Hawk began writing mysteries for his school newspaper. His works of fiction, historical love
stories, science fiction and mystery-thrillers are not genre-centered, but plot-character driven,
and reflect his southwest upbringing in Arkansas, Texas and Oklahoma. Moccasin Trace, a
historical novel nominated for the prestigious Michael Shaara Award for Excellence in Civil War
Fiction and the Writers Notes Book Award, details the family bloodlines of his serial protagonist
in the Craige Ingram Mystery Series… murder and mayhem with a touch of romance. Vault of
Secrets, the first book in the Ingram series, was followed by Nymrod Resurrection, Blood and
Gold, and The Lady of Corpsewood Manor. All have received national attention. Hawk’s latest
release in the Ingram series is due out this fall with another mystery-thriller work out in 2014.

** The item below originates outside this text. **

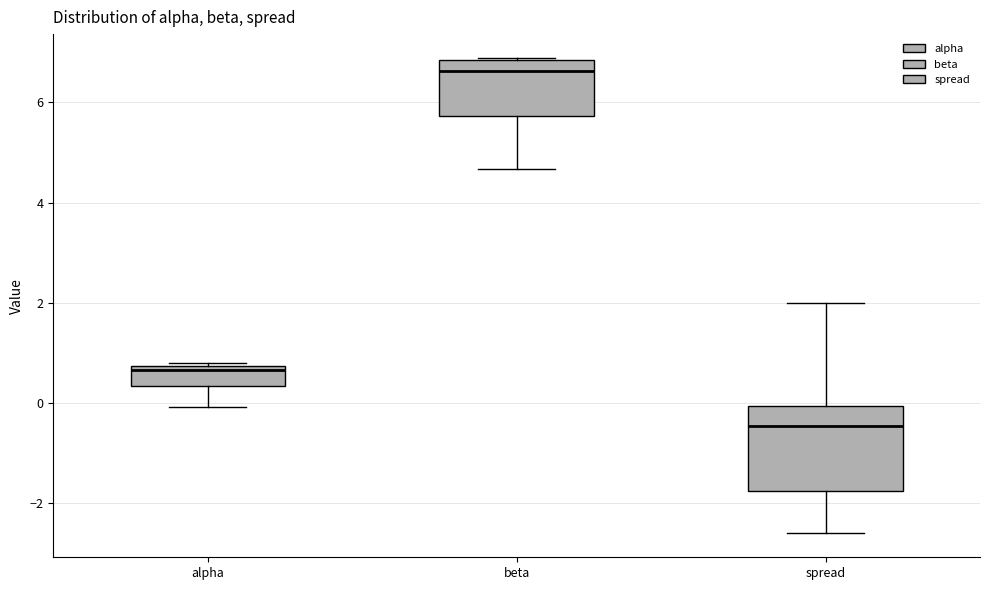

Reading left to right, read every box against the y-axis: the position of its median line, the range the box covers, and the ends of its whiskers. The values are not printed on the chart, so give them approximately, as read against the axis.

alpha: median 0.6, box 0.4 to 0.8, whiskers 0.0 to 0.8
beta: median 6.6, box 5.8 to 6.8, whiskers 4.6 to 6.8
spread: median -0.4, box -1.8 to 0.0, whiskers -2.6 to 2.0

The Bleikovat Event, the first volume in The Cairns of Sainctuarie science fiction series, was
released in 2012.
“Without question, Hawk is one of the most gifted and imaginative writers I have had the
pleasure to represent. His reading fans have something special to look forward to in the Craige
Ingram Mystery Series. Intrigue, murder, deception and conspiracy–these are the things that
take Hawk’s main character, Navy ex-SEAL/part-time private investigator Craige Ingram, from
his South Carolina ancestral home of Moccasin Hollow to the dirty backrooms of the nation’s
capital and across Europe and the Middle East.”